A lírica trovadoresca surge entre os séculos XI e XIII, com o desenvolvimento de literaturas nacionais.
A partir do século XII, tornam-se distintos dois modelos literários específicos na França, os quais se irradiam para outros lugares: no Norte, um modelo baseado em feitos épicos, lutas e códigos de valores da cavalaria, tipificado nas canções de gesta; no Sul, particularmente na região de Provença, desenvolve-se a lírica trovadoresca, fundamentada no amor cortês, galanteio e musicalidade, sentimento individual de idealização do amor, exaltação da mulher, vassalagem amorosa e coita de amor. A lírica trovadoresca provençal exerce papel importantíssimo na constituição da literatura nacional que surge em Portugal.
As cantigas trovadorescas portuguesas podem ser divididas, genericamente, em dois tipos: cantigas lírico-amorosas e cantigas satíricas.
As cantigas lírico-amorosas subdividem-se em dois tipos principais: cantigas de amor e cantigas de amigo. Da mesma forma, as cantigas satíricas subdividem-se em duas modalidades: cantigas de escárnio e cantigas de maldizer.
O cancioneiro popular brasileiro e a literatura de cordel receberam influências marcantes na abordagem e caracterização de alguns temas específicos, as quais são legados das cantigas trovadorescas lírico-amorosas portuguesas, ou seja, das cantigas de amor e de amigo.
Nas cantigas de amor, o eu-lírico é masculino (autoria masculina e representação do sentimento masculino). Conforme menção anterior, as cantigas de amor têm origem provençal. Retratam o amor cortês, sentimento sublime, delicado e platônico em que a mulher amada é senhora inatingível, e ambientes aristocráticos e palacianos. Esse amor parece tão mais sublime quanto mais sofrido. O eu-poético ama e enaltece a “coita” de amor (palavra derivada do verbo latino coctare / “sofrer”, que origina o substantivo coctus / “dor, sofrimento”, do qual surge o vocábulo “coita”).

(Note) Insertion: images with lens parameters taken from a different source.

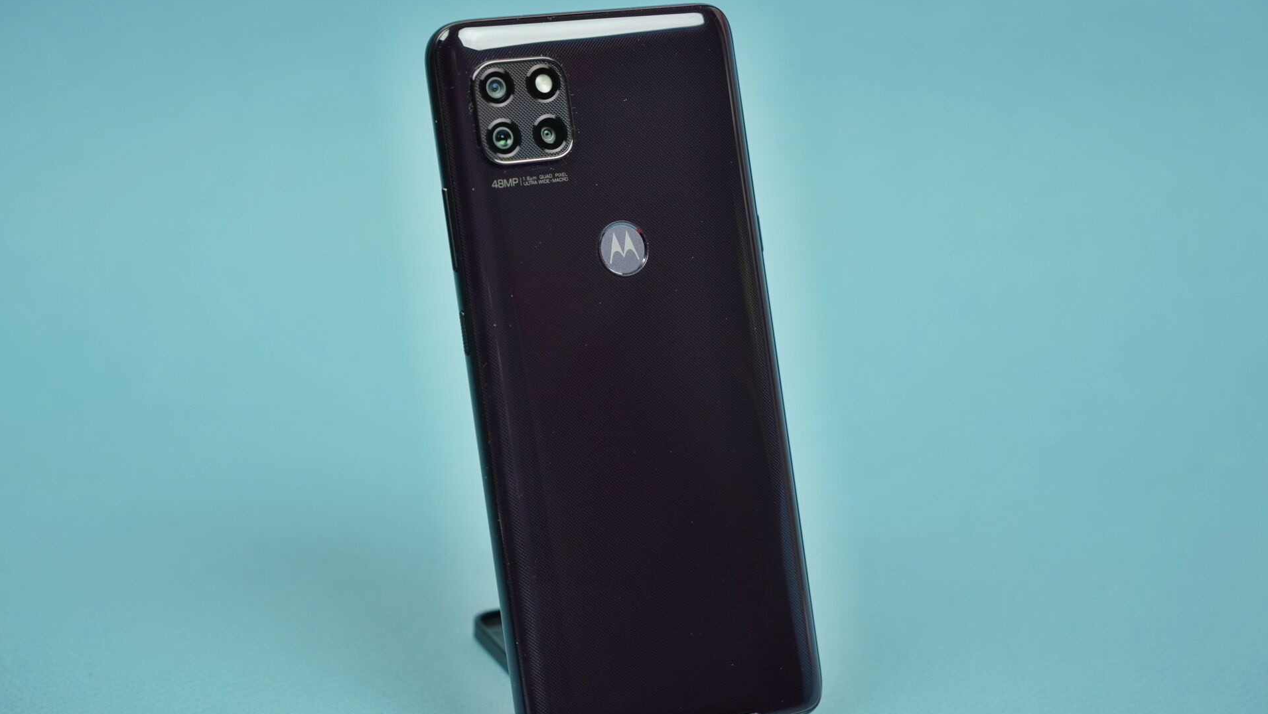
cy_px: 389
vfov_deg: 20.0
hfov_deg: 34.9
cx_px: 636
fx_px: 2017
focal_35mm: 60
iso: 400
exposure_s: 1/160
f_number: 4
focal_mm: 57
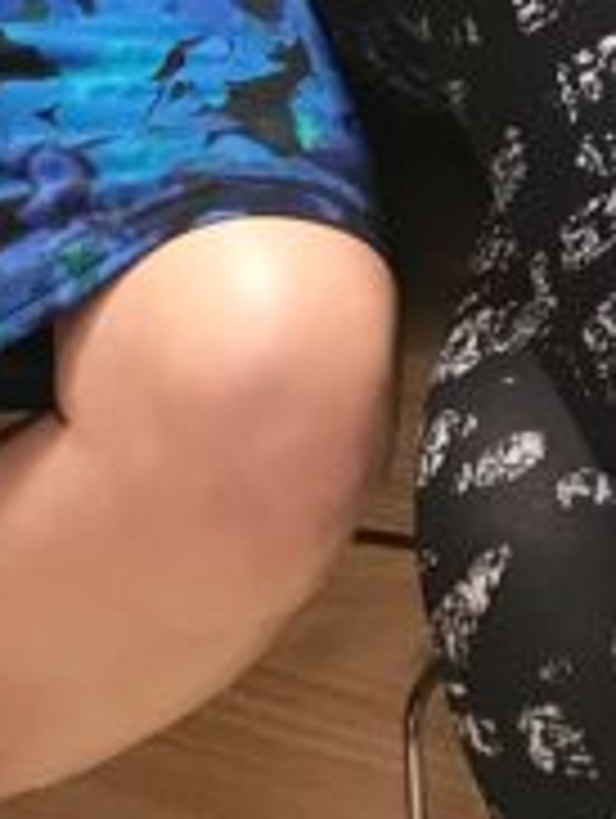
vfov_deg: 13.0
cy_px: -898
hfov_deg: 11.6
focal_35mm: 128
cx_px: 191
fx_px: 3030
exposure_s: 1/15
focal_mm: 3.99
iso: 50
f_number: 1.8
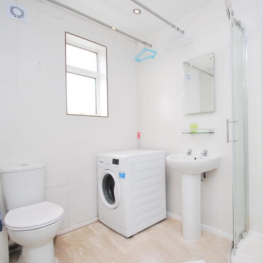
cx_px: 181
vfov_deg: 74.8
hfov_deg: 72.0
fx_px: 172
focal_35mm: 20
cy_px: 132
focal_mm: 10
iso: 200
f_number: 5
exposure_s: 1/100
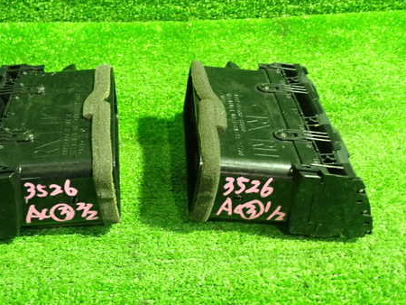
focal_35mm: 40
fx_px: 469
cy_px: 171
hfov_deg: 46.3
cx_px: 150
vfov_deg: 35.9
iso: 800
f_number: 2.3
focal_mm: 5.4
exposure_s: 1/25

Nas cantigas de amigo, o eu-lírico é feminino (autoria masculina, mas representação do sentimento feminino). As cantigas de amigo têm origem galego-portuguesa, na adaptação do cancioneiro folclórico e popular de então à lírica trovadoresca. O amado é chamado de amigo e, em uma estrutura dialógica, surge a figura interlocutora para a confidência amorosa. A mulher é representada de forma mais real e concreta. Os ambientes apresentados são rústicos (campos, beira-mar, aldeias). A junção ao popular justifica a maior simplicidade formal e de linguagem e a presença mais marcante do ritmo e da dança.
Essas propriedades específicas dos dois tipos de cantigas lírico-amorosas permitem associações de forma e conteúdo com nosso cancioneiro popular, as quais evidenciam legados culturais que configuram aspecto de universalidade à lírica trovadoresca. Salienta-se a permanência do imaginário e do sentimento medievo, particularmente em relação a um amor que foge da razão para tornar-se sentimento puro, mas também carnal; sublime, mas também de violenta entrega; repleto de felicidade, mas também de sofrimento; permeado por uniões, mas também por desencontros e saudade. Enfim, são representadas as contradições das criaturas humanas diante do amor.
Nas cantigas de amor, a figura do cavaleiro medieval representa a submissão absoluta do homem à dama amada, ao se colocar sob sua sujeição como humilde vassalo do amor. Promete honrá-la, servi-la com fidelidade e total abnegação. Esse eu-lírico despreza riquezas, poder e sua própria vontade e reconhece, na entrega total à senhora eleita, o verdadeiro sentido de sua vida.
A coita de amor, o sofrimento intenso pelo amor não realizado (sofrimento pior do que a morte) é o conteúdo temático mais abordado nas cantigas de amor. O olhar apaixonado é reflexo que expressa a adoração platônica e contemplativa. Os olhos são espelhos da alma que sofre por amor e de saudade.
A beleza física da mulher amada, louvada de forma etérea e comedida, também espelha ou retrata a beleza de seus sentimentos, como síntese dos atributos físicos e morais da senhora enaltecida.
Já nas cantigas de amigo, o eu-lírico feminino expressa sua angústia pela separação e/ou espera do regresso do amado.
Os ambientes retratados nas cantigas de amigo são naturais e rústicos. As crenças e tradições populares, como romarias, festas, rodas de dança e bailadas também são temas recorrentes. Tais aspectos confirmam a origem galego-portuguesa e o caráter popular das canções de amigo.